Multiethnic Cohort Study of Diet and Cancer
Despite a growing body of evidence that a major fraction of cancer incidence is attributable to diet and the related factors of obesity and physical activity, few specific relationships are established. Earlier research by the Kolonel Laboratory on migrant Japanese showed that the risk of developing common cancers is largely determined by environmental factors (including diet and other lifestyle factors) rather than by the inheritance of rare, highly penetrant genes. On the other hand, certain striking discrepancies in the findings (such as lung cancer rates that were higher than expected among Native Hawaiians and lower than expected among Japanese) suggested an interaction between multiple exposures or between exposures and inherited characteristics. Such characteristics could include relatively common, low penetrant genetic variants involved in the metabolism of exogenous or endogenous substances, such as chemical constituents in foods or circulating hormones.
The goal of the research supported by this grant is to advance knowledge in this complex area by examining the effects of dietary variables and genetic make-up in a multiethnic population that provides a wider range of exposures than is usually available in nutritional epidemiologic studies. The study population is a cohort of 215,000 men and women representing five different ethnic groups (whites, African Americans, Japanese Americans, Latinos and Native Hawaiians) who enrolled in 1993-1996 by filling out a detailed questionnaire. The questionnaire obtained considerable detail about diet, as well as information on ethnic background, use of medications, past medical conditions, physical activity, solar exposure, smoking, and, in women, reproductive history and use of hormones. By means of careful surveillance on these participants (entailing personal contact, as well as linkage to population-based tumor registries in Hawaii and California), the Kolonel Laboratory is identifying all incident cases of cancer and will test a variety of etiologic hypotheses related to diet and cancer (such as increased risk of prostate cancer due to particular fatty acids found in animal products; decreased risk of lung cancer from flavonoids contained in certain fruits and vegetables; lower risk of selected cancers from moderate levels of regular physical activity, independent of obesity).

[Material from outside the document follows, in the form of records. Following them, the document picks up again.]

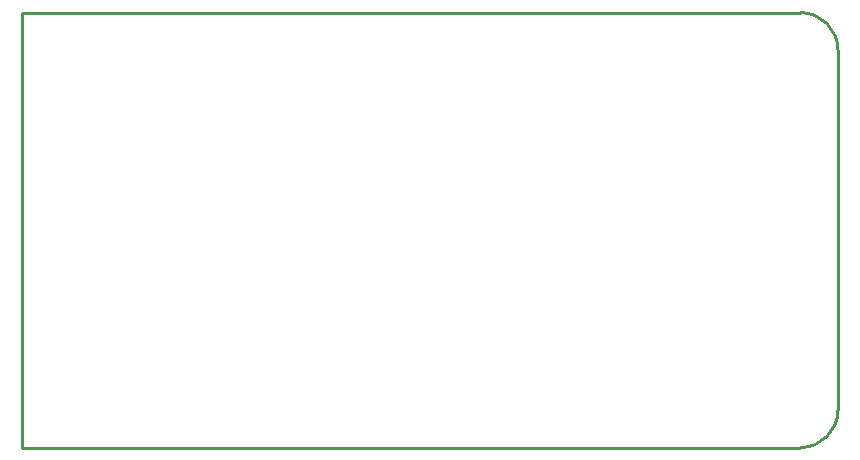
<source format=gbr>
G04 start of page 10 for group 7 layer_idx 4 *
G04 Title: (unknown), global_outline *
G04 Creator: pcb-rnd 2.1.0 *
G04 CreationDate: 2019-02-14 18:17:35 UTC *
G04 For:  *
G04 Format: Gerber/RS-274X *
G04 PCB-Dimensions: 500000 500000 *
G04 PCB-Coordinate-Origin: lower left *
%MOIN*%
%FSLAX25Y25*%
%LNOUTLINE*%
%ADD58C,0.0100*%
G54D58*X88000Y302500D02*Y157500D01*
X360000Y290000D02*Y170000D01*
X347500Y302500D02*X88000D01*
Y157500D02*X347500D01*
X360000Y290000D02*G75*G03X347500Y302500I-12500J0D01*G01*
Y157500D02*G75*G03X360000Y170000I0J12500D01*G01*
M02*

</source>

The Kolonel Laboratory is also collecting blood and urine samples, so that they will be able to examine genetic variants and biochemical markers of dietary exposures in the cohort participants. By exploring gene-environment interactions, the Kolonel Laboratory hopes to identify the basis for differences among individuals and among ethnic groups in their risks for developing cancer. For example, they will determine the effect on colorectal cancer risk of variant forms of genes such as some that are responsible for metabolizing the heterocyclic amines and polycyclic hydrocarbons that form in well-done meats. Such studies should help to clarify relationships that have been elusive until now. Since diet is a modifiable risk factor, the results of these studies, if confirmed by others, could lead to public health programs for primary prevention of cancer, and, ultimately, to a reduction in the cancer burden in the U.S. and elsewhere.